Living Longer and Healthier Lives: A McKinsey Perspective
To noticeably extend average life spans globally – modern medicine must find ways to reach into developing economies, overcoming barriers to equitable access.
Humanity stands at the cusp of a healthcare revolution that will eclipse the achievements of past centuries in its speed and impact. Scientific and medical breakthroughs, often pushed by big data analytics, have the potential to increase human life spans significantly while improving the overall quality of life. Medicine is moving quickly from a focus on reacting to disease and injury to one that emphasizes stronger and healthier bodies.
As medical and scientific researchers march forward the broader implications of longer, healthier lives require questioning. Such questions must be considered not to halt or slow progress, but to prepare for and mitigate any harmful consequences. Longer, more active lives will consume more resources – food, water, energy, and space – and supply is not infinite. In addition, the shift requires a different approach to how healthcare is delivered, and businesses and other organizations must operate differently as well. Public health officials, corporate leaders, investors, entrepreneurs, and other stakeholders must grasp the relevance of such concerns to create a sustainable future for healthcare and the planet.
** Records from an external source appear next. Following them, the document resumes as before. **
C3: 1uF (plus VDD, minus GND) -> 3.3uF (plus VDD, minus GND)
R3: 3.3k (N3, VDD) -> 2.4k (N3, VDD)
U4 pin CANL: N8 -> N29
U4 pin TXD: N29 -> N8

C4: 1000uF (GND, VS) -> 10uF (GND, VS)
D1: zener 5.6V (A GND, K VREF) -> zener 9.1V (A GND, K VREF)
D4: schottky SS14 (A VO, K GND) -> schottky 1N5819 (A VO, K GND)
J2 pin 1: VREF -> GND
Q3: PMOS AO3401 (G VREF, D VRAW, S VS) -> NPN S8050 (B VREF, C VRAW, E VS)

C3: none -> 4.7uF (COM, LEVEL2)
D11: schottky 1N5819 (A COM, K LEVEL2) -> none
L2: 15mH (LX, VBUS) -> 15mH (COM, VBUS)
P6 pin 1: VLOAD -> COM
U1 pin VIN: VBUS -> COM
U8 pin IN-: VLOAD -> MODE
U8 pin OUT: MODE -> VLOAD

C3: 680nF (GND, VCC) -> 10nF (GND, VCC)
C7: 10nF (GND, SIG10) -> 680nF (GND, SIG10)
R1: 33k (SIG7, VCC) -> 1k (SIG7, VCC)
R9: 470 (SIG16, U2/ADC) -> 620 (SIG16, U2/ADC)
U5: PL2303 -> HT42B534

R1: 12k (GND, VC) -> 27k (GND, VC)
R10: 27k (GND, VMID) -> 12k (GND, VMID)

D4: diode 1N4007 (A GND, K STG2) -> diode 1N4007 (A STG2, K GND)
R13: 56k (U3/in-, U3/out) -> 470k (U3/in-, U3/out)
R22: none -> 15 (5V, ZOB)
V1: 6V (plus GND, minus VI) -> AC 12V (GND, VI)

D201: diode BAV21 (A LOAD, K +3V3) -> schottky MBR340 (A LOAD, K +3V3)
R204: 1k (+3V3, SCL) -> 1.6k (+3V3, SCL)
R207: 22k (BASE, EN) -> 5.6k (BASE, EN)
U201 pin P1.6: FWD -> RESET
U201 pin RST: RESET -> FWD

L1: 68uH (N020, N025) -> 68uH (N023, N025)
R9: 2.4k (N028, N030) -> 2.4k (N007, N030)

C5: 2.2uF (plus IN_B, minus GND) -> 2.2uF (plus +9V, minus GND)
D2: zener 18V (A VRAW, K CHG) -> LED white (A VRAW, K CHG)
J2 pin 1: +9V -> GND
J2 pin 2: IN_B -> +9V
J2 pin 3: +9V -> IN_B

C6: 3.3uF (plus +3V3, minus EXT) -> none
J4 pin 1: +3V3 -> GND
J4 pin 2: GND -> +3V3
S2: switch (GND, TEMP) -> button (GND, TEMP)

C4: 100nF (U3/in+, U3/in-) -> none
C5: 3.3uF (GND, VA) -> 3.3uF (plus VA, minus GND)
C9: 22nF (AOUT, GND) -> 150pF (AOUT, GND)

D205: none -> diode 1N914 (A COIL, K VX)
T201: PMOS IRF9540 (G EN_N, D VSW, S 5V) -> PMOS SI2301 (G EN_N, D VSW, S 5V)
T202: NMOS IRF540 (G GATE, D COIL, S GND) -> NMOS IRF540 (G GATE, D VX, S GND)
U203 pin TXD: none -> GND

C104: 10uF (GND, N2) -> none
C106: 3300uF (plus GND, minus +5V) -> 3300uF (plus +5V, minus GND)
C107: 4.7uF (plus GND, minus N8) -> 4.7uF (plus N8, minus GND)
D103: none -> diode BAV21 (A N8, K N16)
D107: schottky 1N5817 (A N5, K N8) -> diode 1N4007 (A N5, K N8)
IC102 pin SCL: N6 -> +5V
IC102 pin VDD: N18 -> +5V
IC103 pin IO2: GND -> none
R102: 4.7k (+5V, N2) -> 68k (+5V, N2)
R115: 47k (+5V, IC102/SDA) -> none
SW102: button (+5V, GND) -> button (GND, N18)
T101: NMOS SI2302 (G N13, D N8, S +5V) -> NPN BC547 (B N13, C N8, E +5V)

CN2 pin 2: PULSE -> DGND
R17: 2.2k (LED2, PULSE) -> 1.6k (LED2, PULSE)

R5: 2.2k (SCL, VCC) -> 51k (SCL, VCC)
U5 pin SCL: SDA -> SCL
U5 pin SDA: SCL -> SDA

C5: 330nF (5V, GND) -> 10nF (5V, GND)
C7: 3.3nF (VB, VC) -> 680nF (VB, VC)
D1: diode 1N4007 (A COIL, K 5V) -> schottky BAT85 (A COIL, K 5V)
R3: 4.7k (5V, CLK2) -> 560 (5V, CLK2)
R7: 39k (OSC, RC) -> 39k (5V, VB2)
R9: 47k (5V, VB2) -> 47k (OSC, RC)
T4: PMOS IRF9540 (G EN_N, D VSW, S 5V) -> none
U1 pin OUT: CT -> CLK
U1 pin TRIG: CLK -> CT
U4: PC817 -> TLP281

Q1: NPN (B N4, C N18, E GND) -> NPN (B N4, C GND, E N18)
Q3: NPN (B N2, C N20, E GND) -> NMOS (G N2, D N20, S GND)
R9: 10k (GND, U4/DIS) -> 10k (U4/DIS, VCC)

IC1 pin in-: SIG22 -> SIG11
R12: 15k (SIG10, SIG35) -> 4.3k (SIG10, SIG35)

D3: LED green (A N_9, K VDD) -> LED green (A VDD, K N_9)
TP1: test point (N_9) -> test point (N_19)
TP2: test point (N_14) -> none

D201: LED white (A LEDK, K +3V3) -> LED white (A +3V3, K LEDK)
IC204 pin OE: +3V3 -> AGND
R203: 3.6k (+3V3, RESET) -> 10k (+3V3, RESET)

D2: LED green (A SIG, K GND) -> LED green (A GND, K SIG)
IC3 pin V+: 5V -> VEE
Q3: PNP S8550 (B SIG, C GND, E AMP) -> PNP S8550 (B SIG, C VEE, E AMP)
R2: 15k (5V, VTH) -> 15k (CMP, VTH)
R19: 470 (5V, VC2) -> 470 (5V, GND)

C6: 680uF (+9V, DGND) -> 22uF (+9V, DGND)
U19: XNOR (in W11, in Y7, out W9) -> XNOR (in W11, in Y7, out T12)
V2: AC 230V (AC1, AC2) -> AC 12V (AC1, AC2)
In this paper, we consider some of these longer range implications by first examining advances that have already improved healthcare generally, as well as those on the brink of significant breakthroughs. Second, we consider how best to distribute the benefits of these advances to developing countries so that medical science can deliver the greatest overall impact on longevity and quality of life. And, finally, we examine more broadly, the overall impact of these advances on global sustainability.